ACL — short for Access Control List, a set of data that informs a computer's operating system which permissions, or access rights, that each user or group has to a specific system object, such as a directory or file. Each object has a unique security attribute that identifies which users have access to it, and the ACL is a list of each object and user access privileges such as read, write, or execute.

The information that identifies specific users or groups and their access privileges for a particular file or directory. Each entry in a typical ACL specifies a subject and an operation. For instance, if a file has an access control list that contains (Alice, delete), this would give Alice permission to delete the file.

When a subject requests an operation on an object in an ACL-based security model (a computer scheme for specifying and enforcing security policies) the operating system first checks the ACL for an applicable entry to decide whether the requested operation is authorized. A key issue in the definition of any ACL-based security model is determining how access control lists are edited, namely which users and processes are granted ACL-modification access. Access control list models may be applied to collections of objects as well as to individual entities within the system hierarchy.

A filesystem access control list is a data structure containing entries that specify individual user or group rights to specific system objects such as programs, processes, or files. These entries are known as access control entries (ACEs) in the Microsoft Windows NT, OpenVMS, Unix-like, and Mac OS X operating systems. Each accessible object contains an identifier to its access control list. The privileges or permissions determine specific access rights, such as whether a user can read from, write to, or execute an object. In some implementations an ACE can control whether or not a user, or group of users, may alter the ACL on an object.

Most of the Unix and Unix-like operating systems (e.g. Linux, BSD, or Solaris) support so called POSIX.1e ACLs, based on an early POSIX draft that was abandoned. Many of them, for example AIX, FreeBSD, Mac OS X beginning with version 10.4 ("Tiger"), or Solaris with ZFS filesystem, support NFSv4 ACLs, which are part of the NFSv4 standard. There is an experimental implementation of NFSv4 ACLs for Linux.

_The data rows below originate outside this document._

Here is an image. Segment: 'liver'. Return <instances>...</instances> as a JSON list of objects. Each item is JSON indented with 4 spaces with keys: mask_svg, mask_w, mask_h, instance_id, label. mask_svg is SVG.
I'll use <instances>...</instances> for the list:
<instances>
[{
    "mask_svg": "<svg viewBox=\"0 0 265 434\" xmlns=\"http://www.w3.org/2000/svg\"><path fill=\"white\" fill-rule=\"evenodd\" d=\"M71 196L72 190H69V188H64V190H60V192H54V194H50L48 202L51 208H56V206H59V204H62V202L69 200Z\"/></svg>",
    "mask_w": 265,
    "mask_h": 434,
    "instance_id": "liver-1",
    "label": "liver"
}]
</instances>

On some types of proprietary computer hardware, an Access Control List refers to rules that are applied to port numbers or network daemon names that are available on a host or other layer 3, each with a list of hosts and/or networks permitted to use the service. Both individual servers as well as routers can have network ACLs. Access control lists can generally be configured to control both inbound and outbound traffic, and in this context they are similar to firewalls.